» Task set:
[1] Rewrite the embeddings passage starting at "In this blog" and ending at "encapsulate textual information.", switching "machines" to "computers".
[2] Pick up the vector databases article after its final sentence and continue writing it.

» Page extract:

=-=-=-=-=

Vector Databases - Basics of Vector Search and Langchain Package in Python

Written by shyamganesh | Published 2023/09/30
Tech Story Tags: programming | machine-learning | vector-embedding | langchain | faiss | similarity-search | vector-database | hackernoon-top-story | hackernoon-es | hackernoon-hi | hackernoon-zh | hackernoon-vi | hackernoon-fr | hackernoon-pt | hackernoon-ja | hackernoon-ru | hackernoon-tr | hackernoon-ko | hackernoon-de | hackernoon-bn

TLDRIn this article, I will walk you through the basics of vector databases, vector search and Langchain package in python for storing and querying similar vectors. To begin our learning journey, we will start with a key concept named “Embeddings’. Embeddings are a way to represent data to a machine in its own understandable format.via the TL;DR App

In this blog post, I will guide you through the fundamentals of vector databases, vector search, and the Langchain package in Python, which facilitates the storage and retrieval of comparable vectors.

To embark on our journey, we'll commence with a pivotal concept known as "Embeddings."

What Are Embeddings?

In this article, we will explore the concept of embeddings – a fundamental aspect of machine learning that allows us to represent textual data in a format that machines can readily comprehend.

Essentially, embeddings serve as vector representations of text, converting the intricate web of words, sentences, and passages into a numerical format that machines can process.

One pressing issue arises: can humans decipher these embeddings? The answer is no. Embeddings are essentially sequences of numbers that encapsulate textual information.

=-=-=-=-=

» Recorded information:
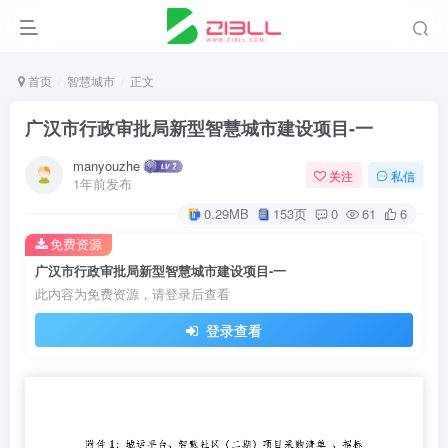
首页
智慧城市
正文
广汉市行政审批局新型智慧城市建设项目-一
manyouzhe
关注
私信
1年前发布
0.29MB
153页
0
61
6
免费资源
广汉市行政审批局新型智慧城市建设项目-一
此内容为免费资源，请登录后查看
登录查看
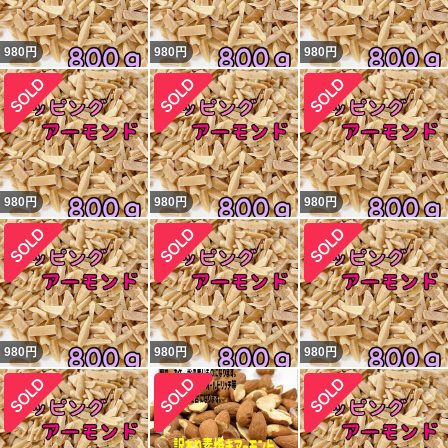
980
円
980
円
980
円
980
円
980
円
980
円
980
円
980
円
980
円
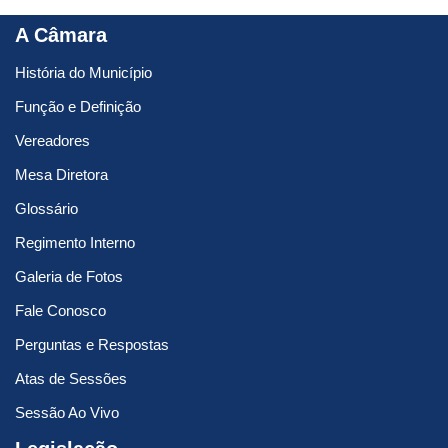
A Câmara
História do Município
Função e Definição
Vereadores
Mesa Diretora
Glossário
Regimento Interno
Galeria de Fotos
Fale Conosco
Perguntas e Respostas
Atas de Sessões
Sessão Ao Vivo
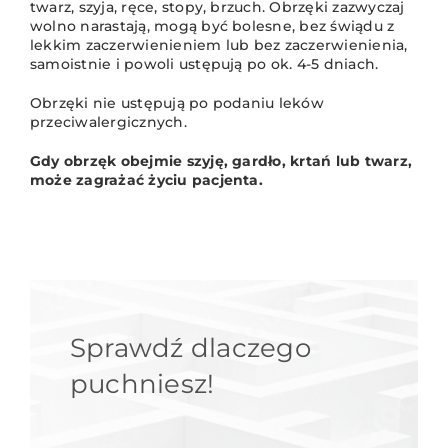
twarz, szyja, ręce, stopy, brzuch. Obrzęki zazwyczaj
wolno narastają, mogą być bolesne, bez świądu z
lekkim zaczerwienieniem lub bez zaczerwienienia,
samoistnie i powoli ustępują po ok. 4-5 dniach.
Obrzęki nie ustępują po podaniu leków
przeciwalergicznych.
Gdy obrzęk obejmie szyję, gardło, krtań lub twarz,
może zagrażać życiu pacjenta.
Sprawdź dlaczego
puchniesz!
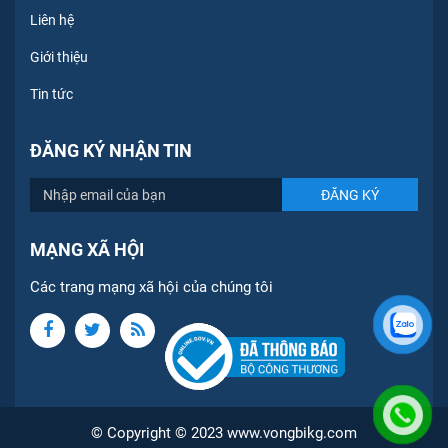
Liên hệ
Giới thiệu
Tin tức
ĐĂNG KÝ NHẬN TIN
MẠNG XÃ HỘI
Các trang mạng xã hội của chúng tôi
© Copyright © 2023 www.vongbikg.com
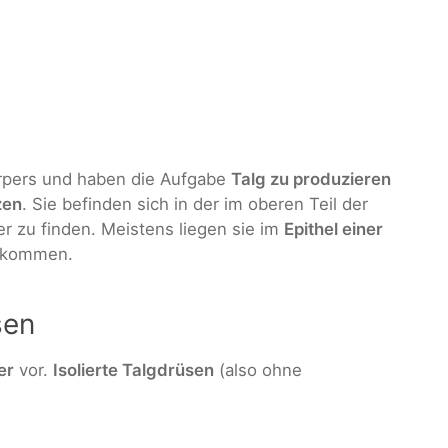
pers und haben die Aufgabe
Talg zu produzieren
zen
. Sie befinden sich in der im oberen Teil der
r zu finden. Meistens liegen sie im
Epithel einer
orkommen.
sen
er
vor.
Isolierte Talgdrüsen
(also ohne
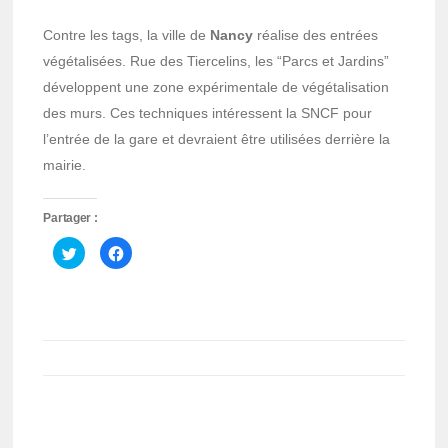
Contre les tags, la ville de
Nancy
réalise des entrées
végétalisées. Rue des Tiercelins, les “Parcs et Jardins”
développent une zone expérimentale de végétalisation
des murs. Ces techniques intéressent la SNCF pour
l’entrée de la gare et devraient être utilisées derrière la
mairie.
Partager :
Cliquez
Cliquez
pour
pour
partager
partager
sur
sur
Twitter(ouvre
Facebook(ouvre
dans
dans
une
une
nouvelle
nouvelle
fenêtre)
fenêtre)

=-=-=-=-=

» Answers:
[1]
In this blog post, I will guide you through the fundamentals of vector databases, vector search, and the Langchain package in Python, which facilitates the storage and retrieval of comparable vectors.

To embark on our journey, we'll commence with a pivotal concept known as "Embeddings."

What Are Embeddings?

In this article, we will explore the concept of embeddings – a fundamental aspect of machine learning that allows us to represent textual data in a format that computers can readily comprehend.

Essentially, embeddings serve as vector representations of text, converting the intricate web of words, sentences, and passages into a numerical format that computers can process.

One pressing issue arises: can humans decipher these embeddings? The answer is no. Embeddings are essentially sequences of numbers that encapsulate textual information.

[2]
Consequently, understanding and working with an embedding vector can be a daunting task for humans, while machines handle it with ease.

There exists a myriad of techniques for generating embeddings from text. Notable methods include TF-IDF, Word2Vec, Glove, and BERT, among others. In the contemporary realm of machine learning, sentence embeddings have gained popularity over word embeddings.

These sentence embeddings, representing the essence of a text, can be obtained from pre-trained sentence transformer models like "all-MiniLM-L6-V2" and "all-mpnet-base-v2."

These models produce embeddings with fixed dimensions, typically 384 or 768 dimensions, for a given text.

Now that we have explored the fundamentals of embeddings and various techniques for their generation, let's shift our focus to the challenge of storing these high-dimensional embedding vectors in a vector store.

Vector Stores

A vector data store is a specialized database designed to store high-dimensional embedding representations of diverse data types, including audio, video, images, text, and more.

One of its core functionalities is the ability to efficiently search for vectors within the store that closely resemble a given query vector.

Vector stores streamline the process of storing embeddings and conducting similarity searches among these vectors, simplifying the management and retrieval of high-dimensional data representations.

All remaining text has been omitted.